This morning one of my border collies and Azura found this in the barnyard. He sure picked the wrong place to be. I sort of feel sorry for the little guy.


----------



## motdaugrnds (Jul 3, 2002)

Wendle, I love that picture! What a shot!!!


----------



## Snowfan (Nov 6, 2011)

I don't trust my German Shepard around other animals. I wouldn't have any other dog watching out for my wife when I'm working 3rd shift.


----------



## motdaugrnds (Jul 3, 2002)

I thought I would share these pictures. The large dog you see is a 2 yr old fullblood German Shepherd, Cherokee. (Cherokee was an alpha female who would never accept any of the males I brought her; thus, I never was able to get her bred. She died a few years back from snake bite.) As you can see in these pics, Cherokee had a harness on. That is because she was in training to be a "caregiver" to my mother. She also carried tools for me when I needed a third hand; and she helped me up hills and steps when I was extra tired.
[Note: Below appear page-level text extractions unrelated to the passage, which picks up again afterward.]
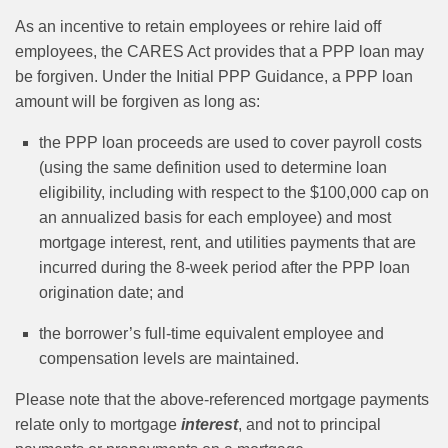
As an incentive to retain employees or rehire laid off
employees, the CARES Act provides that a PPP loan may
be forgiven. Under the Initial PPP Guidance, a PPP loan
amount will be forgiven as long as:
the PPP loan proceeds are used to cover payroll costs
(using the same definition used to determine loan
eligibility, including with respect to the $100,000 cap on
an annualized basis for each employee) and most
mortgage interest, rent, and utilities payments that are
incurred during the 8-week period after the PPP loan
origination date; and
the borrower’s full-time equivalent employee and
compensation levels are maintained.
Please note that the above-referenced mortgage payments
relate only to mortgage
interest
, and not to principal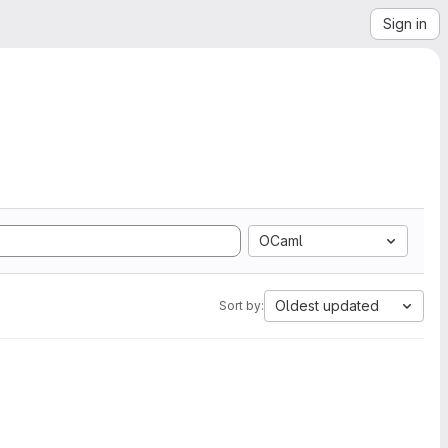
Sign in
OCaml
Oldest updated
Sort by: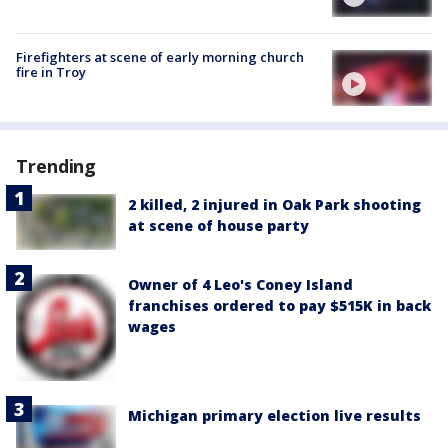
Firefighters at scene of early morning church
fire in Troy
Trending
2 killed, 2 injured in Oak Park shooting
at scene of house party
Owner of 4 Leo's Coney Island
franchises ordered to pay $515K in back
wages
Michigan primary election live results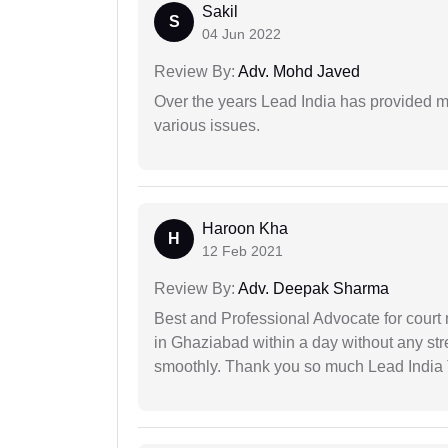
Sakil
S
04 Jun 2022
Review By:
Adv. Mohd Javed
Over the years Lead India has provided me
various issues.
Haroon Kha
H
12 Feb 2021
Review By:
Adv. Deepak Sharma
Best and Professional Advocate for court 
in Ghaziabad within a day without any st
smoothly. Thank you so much Lead India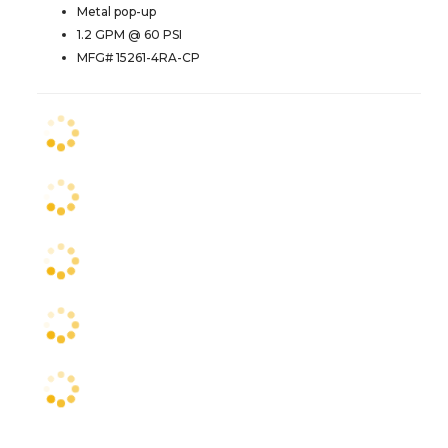
Metal pop-up
1.2 GPM @ 60 PSI
MFG# 15261-4RA-CP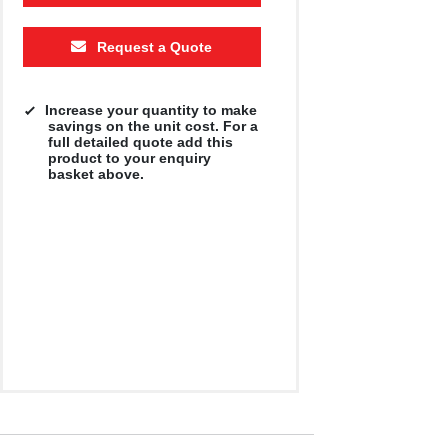
Request a Quote
Increase your quantity to make
savings on the unit cost. For a
full detailed quote add this
product to your enquiry
basket above.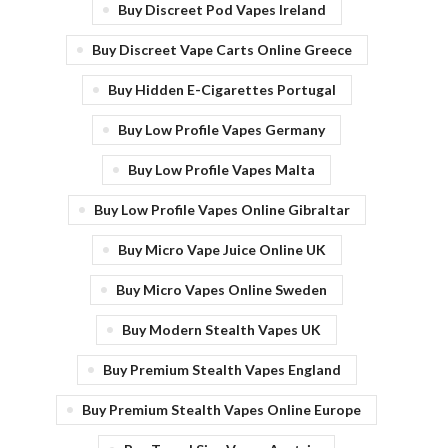
Buy Discreet Pod Vapes Ireland
Buy Discreet Vape Carts Online Greece
Buy Hidden E-Cigarettes Portugal
Buy Low Profile Vapes Germany
Buy Low Profile Vapes Malta
Buy Low Profile Vapes Online Gibraltar
Buy Micro Vape Juice Online UK
Buy Micro Vapes Online Sweden
Buy Modern Stealth Vapes UK
Buy Premium Stealth Vapes England
Buy Premium Stealth Vapes Online Europe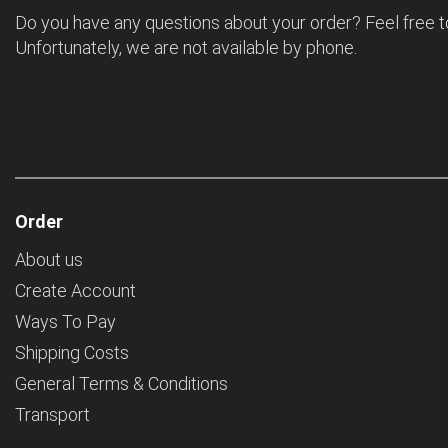
Do you have any questions about your order? Feel free t
Unfortunately, we are not available by phone.
Order
About us
Create Account
Ways To Pay
Shipping Costs
General Terms & Conditions
Transport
The baby goat you see is the same one this dog is guarding in the picture above only much younger and being bottle fed at the time. (That buck is now my herd buck and weighs over 250 lbs.) The baby puppy you see with this shepherd is our now grown lab, Cujo, when he was new to our farm and had just been weaned.

Yes Cherokee, the German Shepherd, had a prey drive. I spent quite a bit of time training her; and when I was not training her, my "mix" (Apache, the best dog ever) was....as you can see in the 3rd picture where Cherokee is literally leashed to Apache. I leashed them together because I knew Apache would not permit Cherokee to chase goats and/or chickens.

I know GS are not LGD; however, as long as my dogs are happy at what they are doing and the role they have accepted within a family (beit 2-legged or 4-legged), I'm content. (I wasn't born in the country; and I thoroughly enjoyed city life. Yet I'm quite happy here.)


----------